─── PROVIDED RECORDS
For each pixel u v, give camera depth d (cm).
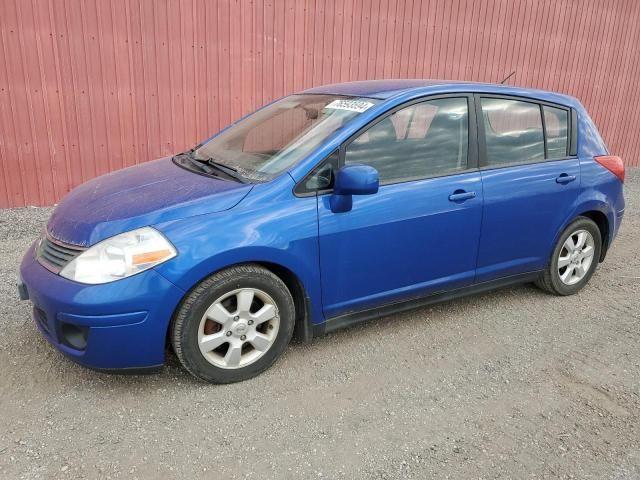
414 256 350
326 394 302
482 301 434
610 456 263
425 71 857
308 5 732
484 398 305
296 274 308
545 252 420
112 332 269
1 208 622
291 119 373
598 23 1031
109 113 651
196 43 677
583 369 340
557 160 417
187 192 308
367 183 301
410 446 263
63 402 284
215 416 279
──────
- _TASK TO COMPLETE_
Without including the pictures, copy all of the data exactly.

- _WRITTEN SOLUTION_
For each pixel u v, give camera depth d (cm).
414 256 350
326 394 302
482 301 434
610 456 263
425 71 857
308 5 732
484 398 305
296 274 308
545 252 420
112 332 269
1 208 622
291 119 373
598 23 1031
109 113 651
196 43 677
583 369 340
557 160 417
187 192 308
367 183 301
410 446 263
63 402 284
215 416 279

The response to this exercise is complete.